Would also like to see pics of your custom boot scabbard. I buy Corona handsaws locally (Alf Becker's on Glanford, Mitch, they can't tune a saw to save their life, but I go there for files, wedges, sprocket grease, plus there's a cold beer store next door, Cheers!) I've made a couple of prototype boot scabbards myself, but have no way to upload pics. 
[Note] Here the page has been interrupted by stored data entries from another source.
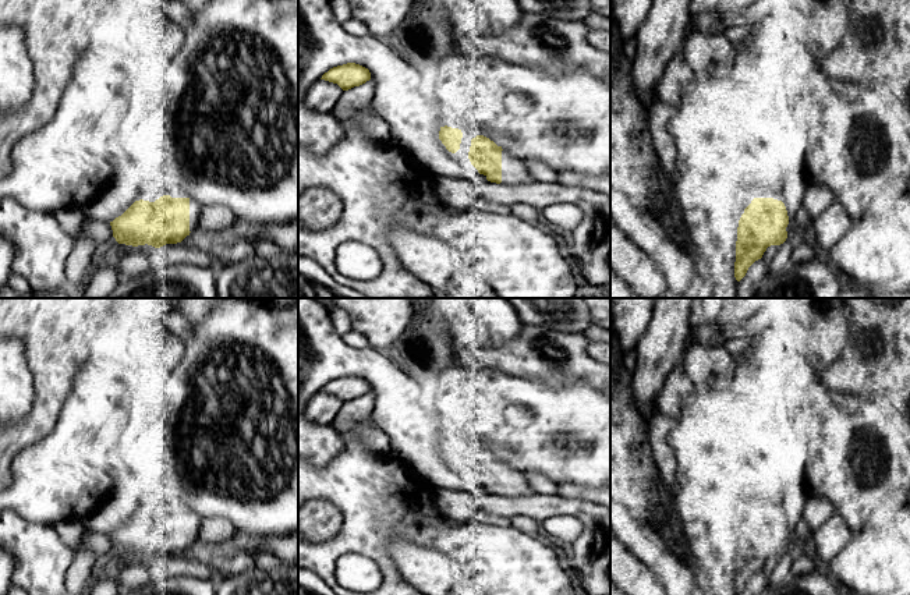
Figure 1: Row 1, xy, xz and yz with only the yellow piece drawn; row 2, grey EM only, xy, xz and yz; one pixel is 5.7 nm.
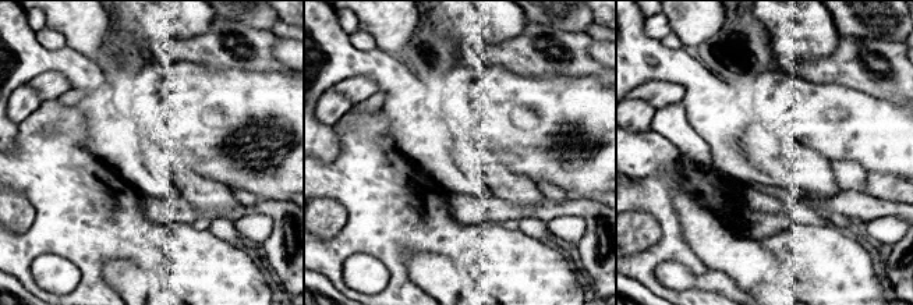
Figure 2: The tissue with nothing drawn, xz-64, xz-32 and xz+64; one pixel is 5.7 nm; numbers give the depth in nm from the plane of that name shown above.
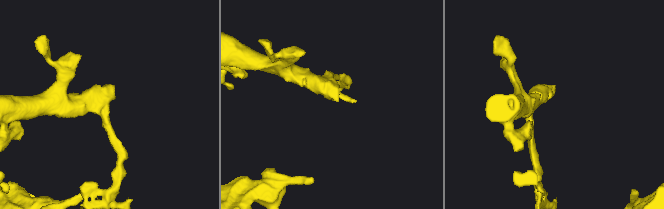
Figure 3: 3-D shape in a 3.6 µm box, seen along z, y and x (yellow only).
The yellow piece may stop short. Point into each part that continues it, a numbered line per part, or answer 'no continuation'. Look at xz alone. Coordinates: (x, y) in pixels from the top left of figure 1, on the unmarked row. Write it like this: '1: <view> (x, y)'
1: xz (513, 482)

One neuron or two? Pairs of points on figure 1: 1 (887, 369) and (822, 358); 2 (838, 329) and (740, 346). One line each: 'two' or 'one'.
1: two
2: two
Definitely agree, a quick access to your handsaw to swipe away epicormic fluff on a removal is great to have. I will finish some tricky branch grabs with the handsaw too, but blocking? Maybe I've been doing too much straight up and downish trees, I'll try thiis on my next wierd leaner. Always something to learn here!


RedlineIt


----------



## jomoco (Aug 16, 2007)

*Boot Scabbard Pics*



RedlineIt said:


> Mitchell,
> 
> I'm gonna guess that "ossie50" is in the province of Victoria, Australia.
> 
> ...



Here you go.


----------



## Mitchell (Aug 17, 2007)

RedlineIt said:


> Mitchell,
> 
> I'm gonna guess that "ossie50" is in the province of Victoria, Australia.
> 
> All the climbers I know in Victoria, B.C. will order Silky's and such through Sherill's, etc. There is Pacific Arborist Supply in Van, but I haven't been in his store on River Road for over a year, can't say what kind of handsaws/scabbards he might be carrying at the moment. I agree, that Ibuki scabbard was trash.



I guessed that it would be the province but as I have seen silkies in Sleggs I hoped the fellow had a local "dealer." Unfortunately Bill and Bonnie at pacific arborist in north van do not carry silkies. I have been buying most of my arbo stuff from them as they put it COD on the bus for me. I use alf beckers for my stihl pruducts and Grants in Sydney for dolmar and husky.

Jomoco
Thanks for the pics. Did you get that scabbard made or adapt another off the shelf product? What is the saw type you typically sheath?


----------



## Bermie (Aug 17, 2007)

I also prefer to use my Silky as much as possible before calling for the 020.
Its like a third hand up there! 
Even on a takedown I use it to clear away fiddly little branches on the way up, quicker than unclipping and starting a chainsaw.


----------